While at ReaperCon this past week, I was excited to see Dicey Ventures Studios in the vendor area. One of the cool things that they had at the booth, were $10 mystery boxes with terrain pieces that are worth at least $10 in retail value. I figured $10 is definitely worth it to support these fine folks besides other items that I bought.
After excitedly purchasing this box, I opened it, saw a green 3D printed piece, but at first I had no idea what exactly I was looking at.
I knew that it had to be a house of some kind, but what are all those column looking things? I know that 3D printing is a pretty mainstream thing these days, I will admit that I am not tech savvy when it comes to these things. I know basically nothing about 3D printing (However, I assume that will change in the coming months since we ordered one and it is on the way- Tevo Tarantula), and if you are like me, then you have only seen 3D printed models and terrain in photos or in person without these column looking do-dads.
I thought that maybe I was missing something, so I went back to the booth just to ask and be sure. Ends up that the columns are supports that print along with curved areas and overhangs that are over 45 degrees. I thought to myself "Ah, OK! good to know!" Then I figured I better write a quick blog about this so that people like myself know how to prep 3D pieces like these when they get them.

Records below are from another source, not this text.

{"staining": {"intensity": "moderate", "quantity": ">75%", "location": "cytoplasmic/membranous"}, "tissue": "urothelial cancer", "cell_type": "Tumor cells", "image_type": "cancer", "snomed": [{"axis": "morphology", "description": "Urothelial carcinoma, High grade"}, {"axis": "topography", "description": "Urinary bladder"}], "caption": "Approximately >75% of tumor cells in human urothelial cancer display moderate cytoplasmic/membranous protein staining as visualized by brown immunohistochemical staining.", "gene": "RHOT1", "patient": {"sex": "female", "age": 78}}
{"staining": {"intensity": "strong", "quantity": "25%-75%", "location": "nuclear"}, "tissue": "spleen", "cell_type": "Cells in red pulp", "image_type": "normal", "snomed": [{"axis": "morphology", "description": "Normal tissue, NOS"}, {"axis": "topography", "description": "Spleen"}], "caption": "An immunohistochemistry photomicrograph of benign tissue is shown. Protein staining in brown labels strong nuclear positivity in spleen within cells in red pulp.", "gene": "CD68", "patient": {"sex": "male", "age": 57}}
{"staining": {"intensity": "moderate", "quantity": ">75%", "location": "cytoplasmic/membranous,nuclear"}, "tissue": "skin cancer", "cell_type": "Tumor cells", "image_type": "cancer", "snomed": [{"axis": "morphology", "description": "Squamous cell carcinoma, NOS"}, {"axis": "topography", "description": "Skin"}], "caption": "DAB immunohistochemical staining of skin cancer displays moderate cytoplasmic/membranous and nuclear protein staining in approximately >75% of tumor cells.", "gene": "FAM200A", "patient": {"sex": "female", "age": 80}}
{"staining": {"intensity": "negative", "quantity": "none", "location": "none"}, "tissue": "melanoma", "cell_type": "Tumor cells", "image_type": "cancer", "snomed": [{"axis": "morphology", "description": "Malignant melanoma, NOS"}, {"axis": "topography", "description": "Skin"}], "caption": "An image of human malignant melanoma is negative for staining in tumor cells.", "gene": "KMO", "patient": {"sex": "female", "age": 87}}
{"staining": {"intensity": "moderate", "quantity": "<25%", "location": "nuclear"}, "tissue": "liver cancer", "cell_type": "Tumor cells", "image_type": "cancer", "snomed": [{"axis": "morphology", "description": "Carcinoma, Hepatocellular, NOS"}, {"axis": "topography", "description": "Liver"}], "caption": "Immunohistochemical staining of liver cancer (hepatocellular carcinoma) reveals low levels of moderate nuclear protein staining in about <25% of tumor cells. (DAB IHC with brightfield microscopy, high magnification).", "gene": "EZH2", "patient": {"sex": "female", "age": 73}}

Also so that they are assured that they have not necessarily received or purchased a defective product.
First, there is a pretty good article that I found online about 3D printing supports and what they are in case you want to read more about it: Supports in 3D Printing: A Technology Overview
Second, here's the scoop on taking off these supports. It is pretty easy, but you do still have to be gentle and a little careful.
For the most part, the supports are pretty loose. I used sprue cutters and cut at the supports little by little. You will hear cracking sounds, but as long as you are not dealing with flimsy pieces, don't worry. It is just the supports coming apart from the piece itself. As I went along cutting, I pulled at the supports to take them off of the piece.
As you can see, the 3D printed piece is underneath the supports and there is no damage.
As a reminder, you do have to remember to be a little careful. Cutting away gently and little by little at the supports was how I managed to not damage the terrain piece. There are some parts that will be harder to clip off than others. Do not dig into it with sprue cutters or any other sharp tools. I almost stabbed my hand from doing that. So I pass that little nugget of wisdom on to you as well. There will be some nubs of plastic from where the supports were attached, but I was able to clean that up with files. It took a little while, but I finally unveiled my terrain piece which was exactly what I hoped to get! The Earth Dwelling!
If you are like me, then you are also curious about how one would go about smoothing out the lines in the printing if they wanted. Some people at the con were mentioning about using acetone to smooth the lines, there are other methods also like using different grits of sandpaper, bead blasting, etc. I found a good article about options that can be used to smooth a 3D print: Ultimate Guide to Finishing 3D Printed Parts
I am sure that there are a bunch of other articles about 3D print supports and how to smooth 3D prints that are great, but I hope that the ones I found are helpful and/or maybe even a good solid start in your learning and research.
We do plan to connect the 3D printer to one of our channels so that people can see whatever random craziness we come up with. So we will keep you posted. Be sure to follow us on the Metalhead Minis YouTube Channel and the Metalhead Minis Twitch Channel.
So excited about my Earth Dwelling and I plan to paint it one day. Might even take the time to smooth it with sandpapers and such. Of course I will show you guys when I do.
Until next time,
Stay crispy in milk and keep on painting!